The probable source of exposure was identified for 32 (73%) of the 44 patients. Seventeen had visited an ill friend or relative with symptoms suggestive of EHF, 9 had been admitted to a health center in the 3 weeks preceding onset of EHF symptoms, and 6 had both risk factors. Of the 23 who had visited an ill friend or relative with symptoms suggestive of EHF, 4 (17%) resided in the same household as the ill patient and were their caregivers, 14 reported touching the ill patient, and 5 visited without touching the patient.

This leaves 12 people unaccounted for, and these 12 are sometimes cited as a problem for the conventional wisdom.

we identified an exposure source for 32 of 44 patients for whom no source was originally reported. Of the 12 patients who did not have an identified exposure source, no sociologic, occupational, or dietary risk factors for illness were found. Direct person-to-person contact was the likely mode of transmission for most EHF cases during this outbreak. However, our findings suggest that other EHF transmission modes cannot be excluded and may account for infection in those individuals for whom no previously recognized mode of transmission could be documented.
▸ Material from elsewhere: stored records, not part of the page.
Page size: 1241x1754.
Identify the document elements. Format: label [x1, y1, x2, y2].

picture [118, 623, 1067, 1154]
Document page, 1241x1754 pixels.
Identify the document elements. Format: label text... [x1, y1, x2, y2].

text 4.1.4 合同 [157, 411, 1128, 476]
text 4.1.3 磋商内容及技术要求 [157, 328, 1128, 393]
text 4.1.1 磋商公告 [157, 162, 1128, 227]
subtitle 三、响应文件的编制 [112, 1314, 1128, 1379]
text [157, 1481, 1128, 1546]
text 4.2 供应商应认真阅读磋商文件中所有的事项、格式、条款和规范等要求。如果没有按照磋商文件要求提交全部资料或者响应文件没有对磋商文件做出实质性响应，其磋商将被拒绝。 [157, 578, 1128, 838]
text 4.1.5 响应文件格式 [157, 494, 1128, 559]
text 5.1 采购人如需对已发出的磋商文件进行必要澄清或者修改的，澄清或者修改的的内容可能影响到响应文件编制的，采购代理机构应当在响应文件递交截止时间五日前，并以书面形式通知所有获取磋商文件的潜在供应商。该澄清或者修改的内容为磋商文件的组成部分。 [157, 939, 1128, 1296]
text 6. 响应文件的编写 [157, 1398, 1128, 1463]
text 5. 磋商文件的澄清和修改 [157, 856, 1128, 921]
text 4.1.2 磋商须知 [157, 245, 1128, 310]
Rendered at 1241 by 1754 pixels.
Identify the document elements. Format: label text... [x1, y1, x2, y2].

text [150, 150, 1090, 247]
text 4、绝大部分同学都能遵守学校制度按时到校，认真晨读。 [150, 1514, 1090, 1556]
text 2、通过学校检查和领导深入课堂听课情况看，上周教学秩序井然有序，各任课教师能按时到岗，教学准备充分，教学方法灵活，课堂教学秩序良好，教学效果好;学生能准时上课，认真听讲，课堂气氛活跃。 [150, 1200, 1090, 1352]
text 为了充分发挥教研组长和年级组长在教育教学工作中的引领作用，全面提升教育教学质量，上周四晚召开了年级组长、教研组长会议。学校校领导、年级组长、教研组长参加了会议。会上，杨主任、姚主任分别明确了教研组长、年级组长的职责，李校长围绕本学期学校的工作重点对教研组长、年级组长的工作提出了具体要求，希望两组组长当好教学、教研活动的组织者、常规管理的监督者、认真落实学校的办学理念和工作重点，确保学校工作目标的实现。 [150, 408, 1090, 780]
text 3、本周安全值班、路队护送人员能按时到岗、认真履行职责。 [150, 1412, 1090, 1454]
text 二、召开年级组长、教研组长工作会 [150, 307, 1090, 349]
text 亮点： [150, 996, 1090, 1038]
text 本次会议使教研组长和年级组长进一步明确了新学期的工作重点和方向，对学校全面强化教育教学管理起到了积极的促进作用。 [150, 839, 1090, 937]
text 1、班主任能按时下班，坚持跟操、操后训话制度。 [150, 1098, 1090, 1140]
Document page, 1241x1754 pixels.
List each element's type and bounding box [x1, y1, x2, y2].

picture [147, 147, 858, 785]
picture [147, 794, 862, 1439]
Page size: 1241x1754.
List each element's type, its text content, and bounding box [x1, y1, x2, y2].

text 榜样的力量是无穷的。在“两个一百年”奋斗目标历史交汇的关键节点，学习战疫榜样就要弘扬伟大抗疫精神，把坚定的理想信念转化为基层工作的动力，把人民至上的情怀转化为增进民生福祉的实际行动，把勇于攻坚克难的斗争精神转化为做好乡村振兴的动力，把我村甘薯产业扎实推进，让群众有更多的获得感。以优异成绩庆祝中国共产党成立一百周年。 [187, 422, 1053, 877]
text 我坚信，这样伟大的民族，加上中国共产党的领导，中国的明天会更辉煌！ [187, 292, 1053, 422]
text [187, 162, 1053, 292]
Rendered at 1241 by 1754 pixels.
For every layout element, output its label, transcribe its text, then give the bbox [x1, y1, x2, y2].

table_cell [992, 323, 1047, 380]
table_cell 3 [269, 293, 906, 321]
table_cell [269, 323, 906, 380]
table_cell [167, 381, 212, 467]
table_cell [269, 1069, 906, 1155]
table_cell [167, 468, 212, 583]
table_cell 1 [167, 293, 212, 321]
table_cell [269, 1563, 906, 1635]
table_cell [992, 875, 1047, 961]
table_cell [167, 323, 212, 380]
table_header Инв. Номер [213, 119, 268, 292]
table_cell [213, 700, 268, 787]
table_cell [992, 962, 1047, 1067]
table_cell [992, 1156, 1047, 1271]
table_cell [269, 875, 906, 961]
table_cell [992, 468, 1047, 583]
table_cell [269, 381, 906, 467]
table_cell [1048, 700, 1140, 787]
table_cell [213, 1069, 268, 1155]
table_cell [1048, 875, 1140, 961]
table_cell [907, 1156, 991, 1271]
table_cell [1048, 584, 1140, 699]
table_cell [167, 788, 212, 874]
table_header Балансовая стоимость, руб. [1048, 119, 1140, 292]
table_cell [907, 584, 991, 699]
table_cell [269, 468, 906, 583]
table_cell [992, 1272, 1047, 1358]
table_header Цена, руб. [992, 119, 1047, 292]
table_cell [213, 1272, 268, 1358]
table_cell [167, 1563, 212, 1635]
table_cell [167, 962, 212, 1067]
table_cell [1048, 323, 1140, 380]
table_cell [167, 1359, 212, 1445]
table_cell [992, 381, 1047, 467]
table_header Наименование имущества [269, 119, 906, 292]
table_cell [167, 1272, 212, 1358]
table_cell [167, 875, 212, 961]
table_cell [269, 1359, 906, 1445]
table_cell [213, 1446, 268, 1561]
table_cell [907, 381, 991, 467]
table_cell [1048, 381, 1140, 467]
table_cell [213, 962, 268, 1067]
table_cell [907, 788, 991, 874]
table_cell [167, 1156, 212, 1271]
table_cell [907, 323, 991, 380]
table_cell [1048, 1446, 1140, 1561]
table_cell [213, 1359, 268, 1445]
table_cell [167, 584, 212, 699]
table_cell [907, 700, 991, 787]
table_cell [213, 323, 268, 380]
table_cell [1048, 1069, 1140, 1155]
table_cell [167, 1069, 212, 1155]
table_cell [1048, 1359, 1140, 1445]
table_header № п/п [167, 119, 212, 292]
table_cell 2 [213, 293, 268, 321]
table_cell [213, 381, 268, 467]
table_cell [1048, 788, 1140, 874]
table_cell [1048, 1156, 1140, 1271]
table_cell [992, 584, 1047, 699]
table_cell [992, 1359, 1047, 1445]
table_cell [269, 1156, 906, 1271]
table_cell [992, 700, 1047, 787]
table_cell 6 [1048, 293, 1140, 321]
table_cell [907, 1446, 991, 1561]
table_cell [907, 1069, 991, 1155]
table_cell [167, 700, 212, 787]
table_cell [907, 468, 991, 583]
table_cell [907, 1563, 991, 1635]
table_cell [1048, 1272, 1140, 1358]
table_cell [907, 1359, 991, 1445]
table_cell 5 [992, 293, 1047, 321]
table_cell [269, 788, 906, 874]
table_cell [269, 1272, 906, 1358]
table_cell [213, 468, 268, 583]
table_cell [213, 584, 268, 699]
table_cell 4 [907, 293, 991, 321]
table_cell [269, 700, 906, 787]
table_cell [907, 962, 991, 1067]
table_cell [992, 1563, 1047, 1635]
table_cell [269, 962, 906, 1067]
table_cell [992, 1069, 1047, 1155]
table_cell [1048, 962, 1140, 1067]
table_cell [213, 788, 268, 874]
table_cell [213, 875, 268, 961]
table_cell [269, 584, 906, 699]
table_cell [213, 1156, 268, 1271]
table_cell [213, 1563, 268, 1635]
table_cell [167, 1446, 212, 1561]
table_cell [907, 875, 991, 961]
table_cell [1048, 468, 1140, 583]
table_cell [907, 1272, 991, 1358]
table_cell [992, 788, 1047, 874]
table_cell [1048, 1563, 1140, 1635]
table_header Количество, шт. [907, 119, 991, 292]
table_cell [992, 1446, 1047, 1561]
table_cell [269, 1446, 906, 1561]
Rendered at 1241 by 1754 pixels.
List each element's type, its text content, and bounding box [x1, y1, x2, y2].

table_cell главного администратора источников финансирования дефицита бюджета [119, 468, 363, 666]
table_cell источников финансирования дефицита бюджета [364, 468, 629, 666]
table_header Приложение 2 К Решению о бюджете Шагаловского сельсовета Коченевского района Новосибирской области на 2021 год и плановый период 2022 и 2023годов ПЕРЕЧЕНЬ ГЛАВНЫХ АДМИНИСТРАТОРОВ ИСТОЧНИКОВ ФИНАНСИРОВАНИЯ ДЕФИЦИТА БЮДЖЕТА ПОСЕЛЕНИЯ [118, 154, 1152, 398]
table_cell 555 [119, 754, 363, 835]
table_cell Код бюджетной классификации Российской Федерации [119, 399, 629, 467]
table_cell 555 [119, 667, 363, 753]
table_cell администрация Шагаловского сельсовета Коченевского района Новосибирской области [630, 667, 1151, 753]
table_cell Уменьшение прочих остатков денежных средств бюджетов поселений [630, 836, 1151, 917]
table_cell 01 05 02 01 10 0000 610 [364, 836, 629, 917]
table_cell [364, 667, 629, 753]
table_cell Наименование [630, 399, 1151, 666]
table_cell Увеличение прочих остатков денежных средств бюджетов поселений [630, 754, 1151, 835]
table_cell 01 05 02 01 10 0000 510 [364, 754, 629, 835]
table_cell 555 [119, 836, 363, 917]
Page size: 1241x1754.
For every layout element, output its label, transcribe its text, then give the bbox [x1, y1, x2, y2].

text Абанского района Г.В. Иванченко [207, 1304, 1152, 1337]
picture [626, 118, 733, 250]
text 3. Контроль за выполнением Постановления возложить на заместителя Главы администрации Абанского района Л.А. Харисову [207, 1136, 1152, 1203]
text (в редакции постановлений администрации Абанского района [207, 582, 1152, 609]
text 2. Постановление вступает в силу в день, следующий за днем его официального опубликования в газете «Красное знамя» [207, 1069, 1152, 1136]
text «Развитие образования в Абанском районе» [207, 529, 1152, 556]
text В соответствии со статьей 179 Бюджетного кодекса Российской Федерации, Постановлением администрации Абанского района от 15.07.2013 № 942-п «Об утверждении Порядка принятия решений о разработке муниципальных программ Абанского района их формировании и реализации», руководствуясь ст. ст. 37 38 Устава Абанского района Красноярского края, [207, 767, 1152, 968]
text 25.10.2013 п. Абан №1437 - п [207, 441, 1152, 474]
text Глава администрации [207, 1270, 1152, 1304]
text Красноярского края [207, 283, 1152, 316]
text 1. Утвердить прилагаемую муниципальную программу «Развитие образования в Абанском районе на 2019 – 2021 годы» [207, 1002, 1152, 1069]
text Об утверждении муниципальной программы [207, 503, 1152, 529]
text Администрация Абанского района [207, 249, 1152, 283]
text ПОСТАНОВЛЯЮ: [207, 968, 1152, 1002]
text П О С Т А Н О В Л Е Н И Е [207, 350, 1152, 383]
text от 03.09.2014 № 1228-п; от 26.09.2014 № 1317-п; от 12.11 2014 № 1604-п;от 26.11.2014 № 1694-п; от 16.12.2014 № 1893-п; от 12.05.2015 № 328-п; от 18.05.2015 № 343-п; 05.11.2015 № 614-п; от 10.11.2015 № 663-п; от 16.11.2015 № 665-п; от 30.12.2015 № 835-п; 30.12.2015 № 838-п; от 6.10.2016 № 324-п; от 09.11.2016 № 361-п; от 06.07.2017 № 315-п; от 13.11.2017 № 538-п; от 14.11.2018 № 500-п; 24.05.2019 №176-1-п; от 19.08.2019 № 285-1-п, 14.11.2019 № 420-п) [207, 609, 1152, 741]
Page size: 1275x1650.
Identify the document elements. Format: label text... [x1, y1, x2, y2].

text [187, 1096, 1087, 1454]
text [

Although the alternative transmission cannot be formally eliminated, it is important to note that the 12 should also not be taken as proof of alternative transmission. In fact, none of them were actually confirmed as even having Ebola based on culturing the virus (See Table 3). There are also questions of the ability of the researchers to really reconstruct the contacts for each of these 12 people.

In the recent outbreak there are cases of health care workers who have contracted Ebola despite precautions. This could mean that there is a route of transmission that bypasses the protective protocols… or the simpler explanation is that errors in following the protocols led to transmission by the accepted route of direct contact with virus-laden bodily fluids. The Spanish nurse who has now recovered says she doesn’t know how she got it, but earlier reports talk about contact with gloves as she removed protective gear. For at least one of the nurses from Dallas, there are reports that she contacted Thomas Duncan in the ER without protective gear, before it was recognized that he was an Ebola patient.